On Matthew Hopkins say so, he had sixty-eight people in Bury St. Edmunds tortured and put to death, and in Chelmsford, in a single day, nineteen were hung. In Aldeburgh, he was paid £6 for clearing the town of witches. At that time it must be remembered the average daily wage was 2.5p, so he was making a small fortune. Kings Lynn raised £15 and a grateful Stowmarket found the grand sum of £23 to pay him to murder their so called witches.

His method of locating the Devil’s Marks was to hunt out a flea bite, wart or mole on his victim’s skin, and then with the use of a 3 inch long spike called a jabbing needle, he pushed into the devil mark to prove they felt no pain. Of course, this god fearing man was the devil himself as the jabbing needle was spring-loaded and would retract into the handle so the victim couldn’t feel any pain. Matthew Hopkins was a serial killer, with many delightful ways of inflicting pain on the victims. Other tests for proving a witch were the ducking stool, and a swimming test. Poor Mary Sutton of Bedford had her thumbs tied to her opposite big toes before being flung into the water. If she floated guilty, if she sank, innocent. Either way she would died, and he would get paid. Poor Mary floated.

It seems crazy to us in this day and age that anyone could believe in such things, but when you realise the truth behind the persecution of women and some men at the time of the witch hunts you’ll realise that many of the people were killed not because of witchcraft or demons but for the same things that happen today, and will continue to happen into the future. Greed, jealousy, spite, hatred, etc. Many elderly people who owned land, houses or other goods were accused as a means of obtaining their belongings on their death. At the end of Hopkins’ reign of terror he was responsible for over 300 executions. During the second half of the 17th-century there were fewer witchcraft trials in Britain until the last people executed for the crime was Mary Hicks and her daughter Elizabeth in England in 1716.

After the introduction of the Witchcraft Act of 1735 in Britain by the Parliament of the Kingdom of Great Britain Witch trials formally came to an end. The introduction of the Act made it a crime for a person to claim that any human being had magical powers or was guilty of practising witchcraft.  The law abolished the hunting and executions of witches in Great Britain and a maximum penalty set out by the Act was a year’s imprisonment.

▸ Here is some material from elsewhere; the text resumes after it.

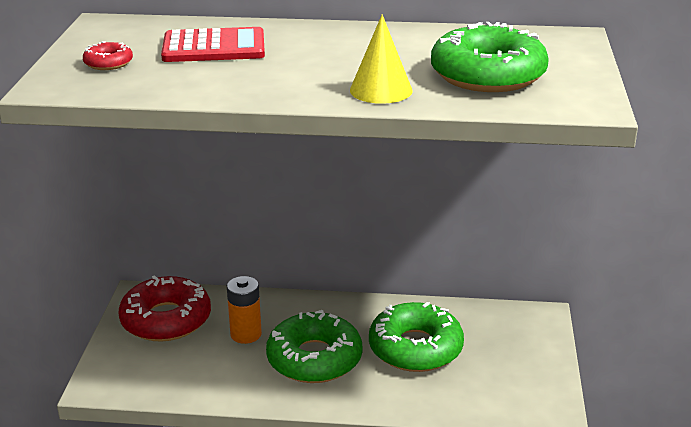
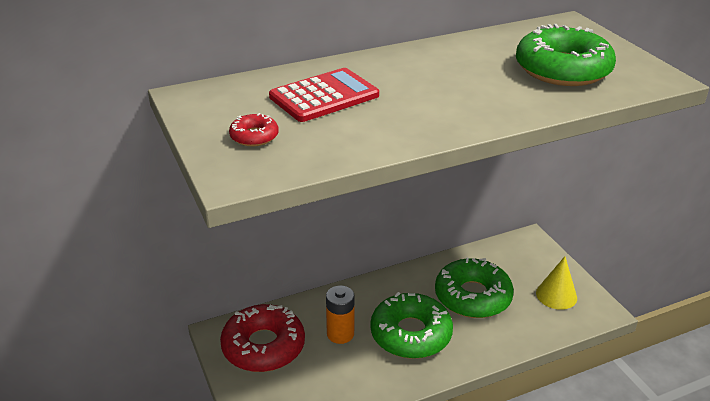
camera: 30 degrees left, 5 degrees up
(381, 90) = (511, 103): yellow cone -> yellow cone (556, 295)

The turning point with the Act of 1735 it repealed the earlier Witchcraft Acts as these created intolerance towards practitioners of magic, but became mired in contested Christian doctrine and superstitious witch-phobia. Instead, as the earlier laws did assume witches were real and had real magical power derived from pacts with Satan, the new law assumed the opposite that there were no real witches, no one had real magic power, and those claiming such powers were scammers extorting money from gullible people.

In 1921, in St. Osyth, a reminder of Hopkins’ handy work came to light when two female skeletons were uncovered in a garden. The women’s bodies had been pinned into unmarked graves with iron rivets driven through all their joints to make sure they didn’t rise from the grave.

As I’m setting Martha’s story locally I will be able to use the witch trials that took place in Chelmsford as these are local and happened around the time I have set my novel. I shall keep you updated with my progress.